Bachelor of Science
Global Public Health
Patti Culross, MPH, MD
Michaela George, MPH, PhD
One out of four American adults refrain from smiling attributable to the condition of their dentofacial area. The aim of this study was to analyze the relationship between self-perception of dental esthetics and individual self-esteem among Sonoma and Marin County adults. Analytical concepts and processes were utilized to determine and describe the statistical significance of this plausible association.
In order to assess the interconnection of this relationship from an analytical approach, an observational study design method was utilized consisting of both a quantitative and qualitative analysis. A total of 163 participants consensually responded to an online questionnaire containing questions and statements from the Rosenberg Self Esteem Scale (RSES), and Psychosocial Impact of Dental Esthetics Questionnaire (PIDAQ). Each respondent was verified to be over the age of 18 using an age-specific demographic question, among a few other demographic variables. Smile satisfaction was assessed with a single question on the survey. The Rosenberg Self Esteem Scale was computed through SPSS and calculated to determine high and low self-esteem categories. Questions from the PIDAQ were utilized in the survey in addition to other questions regarding self perception of dental esthetics to compute both the Dental Esthetic Scale (DES), and Self-Perception of Dental Appearance Score (SPDAS). An opt-in was voluntary in the survey to provide email for further contact to continue participating in the study. These participants were contacted via email for interview scheduling, and themes were gathered from each individual interview for qualitative analysis.

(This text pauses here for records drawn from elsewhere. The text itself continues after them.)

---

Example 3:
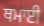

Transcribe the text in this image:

ਥਮਾਈ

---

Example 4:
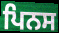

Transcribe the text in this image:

ਪਿਨਸ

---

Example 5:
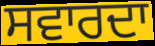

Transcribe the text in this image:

ਸਵਾਰਦਾ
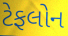
ટેફલોન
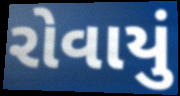
રોવાયું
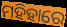
ମହିହାରେ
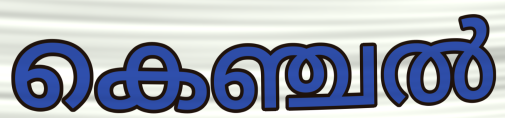
കെഞ്ചൽ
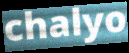
chalyo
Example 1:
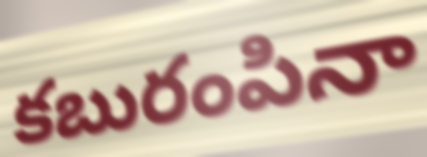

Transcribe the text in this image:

కబురంపినా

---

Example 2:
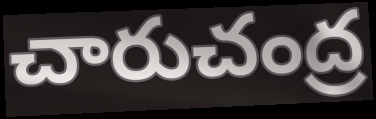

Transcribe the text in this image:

చారుచంద్ర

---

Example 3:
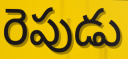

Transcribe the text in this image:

రెపుడు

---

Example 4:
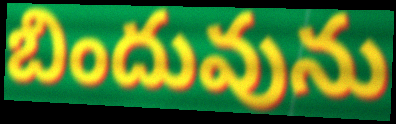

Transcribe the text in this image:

బిందువును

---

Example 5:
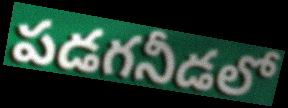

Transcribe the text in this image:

పడగనీడలో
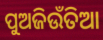
ପୁଅଜିଉଁତିଆ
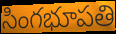
సింగభూపతి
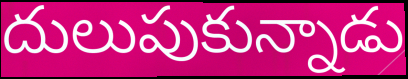
దులుపుకున్నాడు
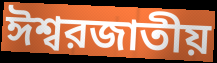
ঈশ্বরজাতীয়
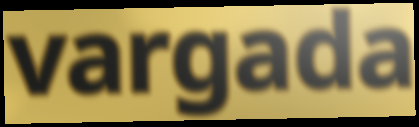
vargada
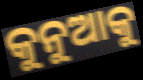
କୁନୁଆକୁ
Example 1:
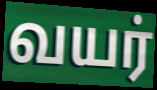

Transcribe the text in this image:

வயர்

Bivariate analysis was performed and results showed that age, gender, and orthodontic history were found to be statistically related to individual self esteem measured using the Rosenberg Self Esteem Scale. By using Binary Logistic regression it was concluded that there was a statistical association found between Smile satisfaction and self-esteem among this population. Smile satisfaction accounted for 15.3% of the variation in this analysis with an R2 value of 0.153. There was no statistical association found between the computed Dental Esthetic Score and individual self-esteem, showing only a 2.5% variation after adjusting for all variables. By performing a secondary binary logistic regression it was concluded that there was a significant relationship found between self-perception of dental appearance (SPDAS) and individual self esteem while taking into account all other variables. For this analysis all variables accounted for 18.4% of the variation between this exposure and outcome with an R2 value of 0.184. A few dominant themes between dental esthetics and appearance that were mentioned during the interviews was the impact on confidence, the importance of the contribution to appearance, and the influential factors of dental esthetic standards.
Within Sonoma and Marin County, there was a positive association found between self esteem and smile satistication. Furthermore, there was an association between self esteem and SPDAS score. On average, the higher the self perception of dental esthetics, the higher the self esteem after controlling for confounders. Although functionality of our oral region is significant to well-being, so is our individual self-esteem, and dental esthetics contribute to physical attributes which can impact self-perception of appearance and have an influence on health.